#### Dataset entries:
============

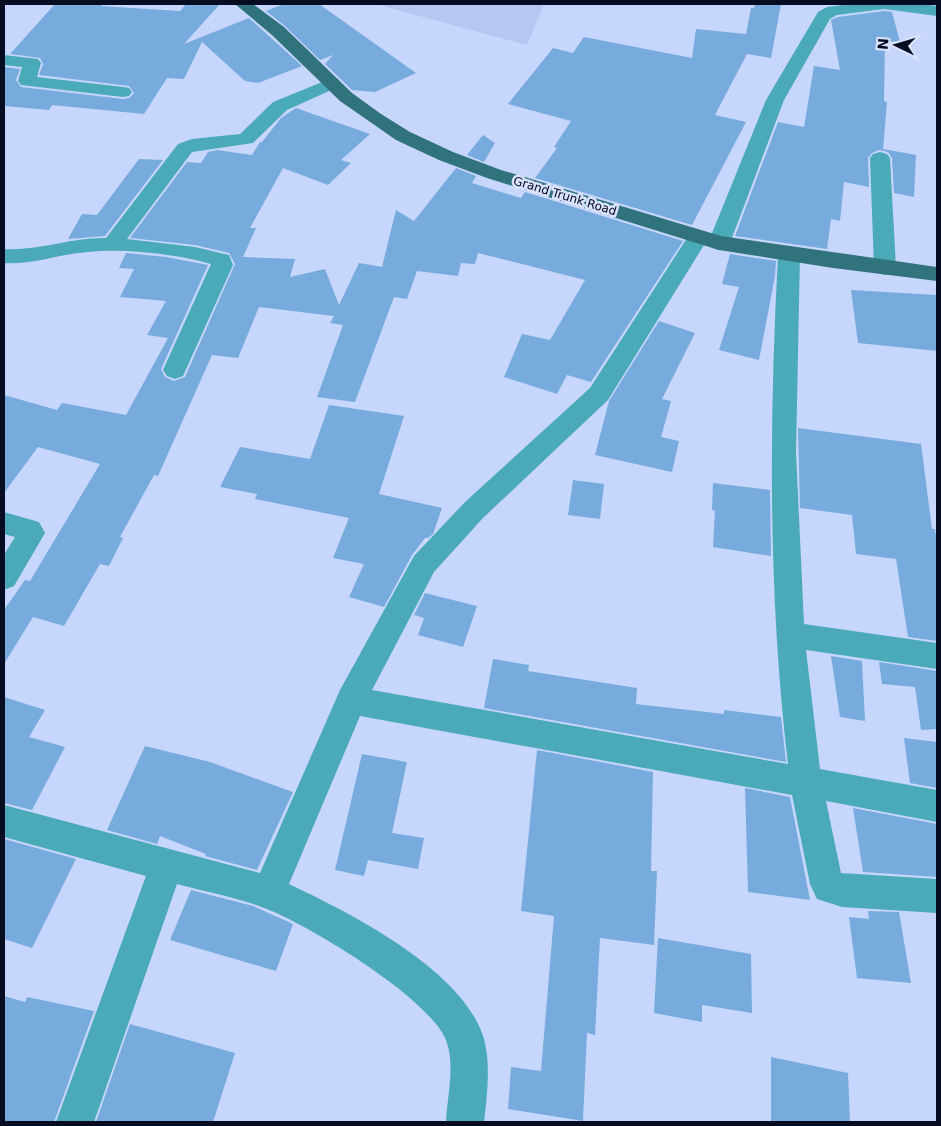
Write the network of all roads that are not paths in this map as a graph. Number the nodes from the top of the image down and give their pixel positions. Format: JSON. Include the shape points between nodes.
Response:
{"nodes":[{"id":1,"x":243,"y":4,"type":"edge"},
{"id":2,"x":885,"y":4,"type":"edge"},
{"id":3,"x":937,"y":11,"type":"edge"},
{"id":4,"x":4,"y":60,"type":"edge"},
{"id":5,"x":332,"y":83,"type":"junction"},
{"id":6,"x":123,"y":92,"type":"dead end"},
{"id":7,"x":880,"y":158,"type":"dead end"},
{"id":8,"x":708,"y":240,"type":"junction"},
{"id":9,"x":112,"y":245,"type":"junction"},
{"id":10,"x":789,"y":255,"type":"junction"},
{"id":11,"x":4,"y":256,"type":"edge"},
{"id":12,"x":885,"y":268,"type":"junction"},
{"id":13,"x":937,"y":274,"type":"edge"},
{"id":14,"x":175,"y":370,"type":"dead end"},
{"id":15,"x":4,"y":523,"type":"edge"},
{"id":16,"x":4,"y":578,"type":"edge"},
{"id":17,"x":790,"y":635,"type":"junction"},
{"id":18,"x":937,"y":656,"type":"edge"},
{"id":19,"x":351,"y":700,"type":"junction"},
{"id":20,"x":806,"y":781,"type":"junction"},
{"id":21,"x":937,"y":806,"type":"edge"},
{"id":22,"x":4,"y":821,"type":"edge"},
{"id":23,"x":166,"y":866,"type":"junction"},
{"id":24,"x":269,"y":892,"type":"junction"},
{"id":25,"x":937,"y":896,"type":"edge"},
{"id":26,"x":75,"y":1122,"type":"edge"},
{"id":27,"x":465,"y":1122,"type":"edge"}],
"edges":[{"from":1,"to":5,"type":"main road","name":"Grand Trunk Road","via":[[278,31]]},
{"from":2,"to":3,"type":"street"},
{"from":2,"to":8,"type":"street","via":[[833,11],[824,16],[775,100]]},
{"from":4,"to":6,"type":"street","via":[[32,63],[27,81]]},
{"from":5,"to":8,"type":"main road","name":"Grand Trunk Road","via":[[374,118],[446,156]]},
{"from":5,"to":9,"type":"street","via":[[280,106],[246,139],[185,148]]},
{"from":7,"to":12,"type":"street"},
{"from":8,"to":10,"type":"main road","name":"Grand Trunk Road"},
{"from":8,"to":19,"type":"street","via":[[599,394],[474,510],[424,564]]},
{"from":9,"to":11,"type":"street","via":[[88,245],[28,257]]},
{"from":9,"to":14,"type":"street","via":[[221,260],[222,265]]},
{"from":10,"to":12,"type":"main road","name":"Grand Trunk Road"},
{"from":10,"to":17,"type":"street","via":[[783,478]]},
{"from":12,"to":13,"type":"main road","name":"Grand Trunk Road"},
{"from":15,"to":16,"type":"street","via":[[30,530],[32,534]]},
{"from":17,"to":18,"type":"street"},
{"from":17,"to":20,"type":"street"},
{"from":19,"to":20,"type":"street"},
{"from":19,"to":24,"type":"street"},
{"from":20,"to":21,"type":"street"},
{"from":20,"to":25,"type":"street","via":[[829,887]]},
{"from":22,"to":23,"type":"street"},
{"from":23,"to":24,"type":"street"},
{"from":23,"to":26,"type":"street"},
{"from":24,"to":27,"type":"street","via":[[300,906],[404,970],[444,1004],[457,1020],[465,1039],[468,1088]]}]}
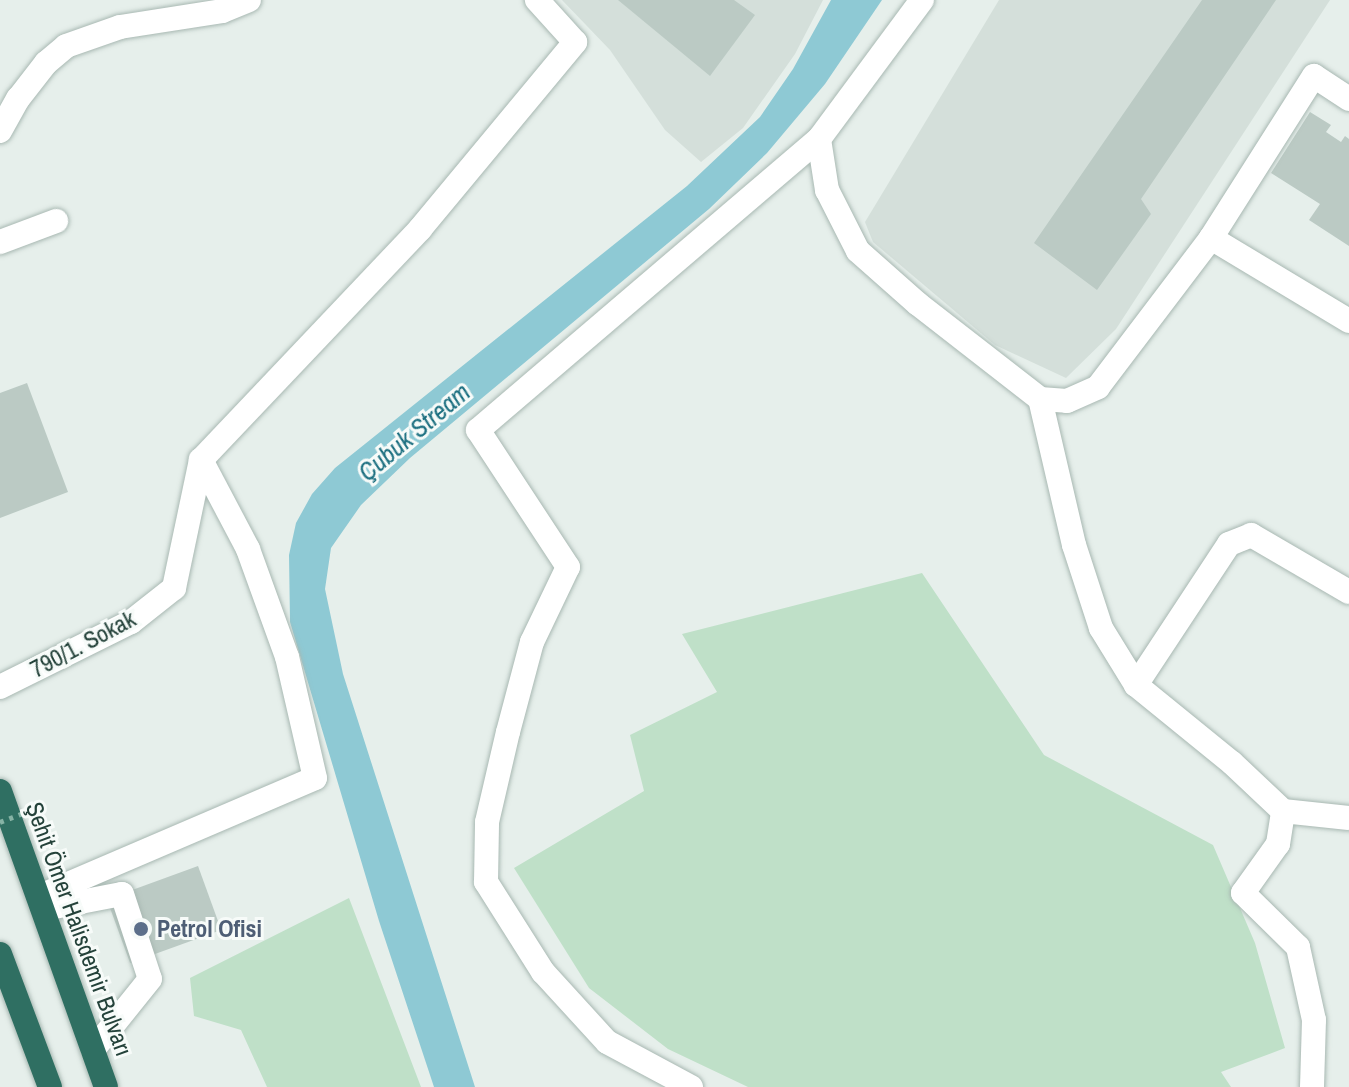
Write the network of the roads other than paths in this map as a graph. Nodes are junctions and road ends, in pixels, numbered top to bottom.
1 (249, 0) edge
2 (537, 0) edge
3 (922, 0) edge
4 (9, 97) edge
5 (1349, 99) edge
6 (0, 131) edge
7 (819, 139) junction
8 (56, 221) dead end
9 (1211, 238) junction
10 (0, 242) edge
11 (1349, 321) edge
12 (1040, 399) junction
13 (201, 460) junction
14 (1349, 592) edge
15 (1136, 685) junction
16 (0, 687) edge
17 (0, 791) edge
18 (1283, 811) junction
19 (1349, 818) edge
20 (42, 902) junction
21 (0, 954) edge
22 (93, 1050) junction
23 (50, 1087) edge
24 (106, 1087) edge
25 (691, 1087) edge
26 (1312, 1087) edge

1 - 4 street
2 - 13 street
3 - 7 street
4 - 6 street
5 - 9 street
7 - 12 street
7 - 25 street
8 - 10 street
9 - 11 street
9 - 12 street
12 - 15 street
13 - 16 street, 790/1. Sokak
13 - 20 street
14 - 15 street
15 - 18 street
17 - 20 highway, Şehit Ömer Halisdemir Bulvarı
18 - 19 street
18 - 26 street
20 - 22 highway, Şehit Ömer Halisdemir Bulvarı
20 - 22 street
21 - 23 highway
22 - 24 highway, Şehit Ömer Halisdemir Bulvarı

============

#### Exercise instructions:
Each line of the data that includes the word "roads" counts once; report the total and nothing more.

#### Written solution:
2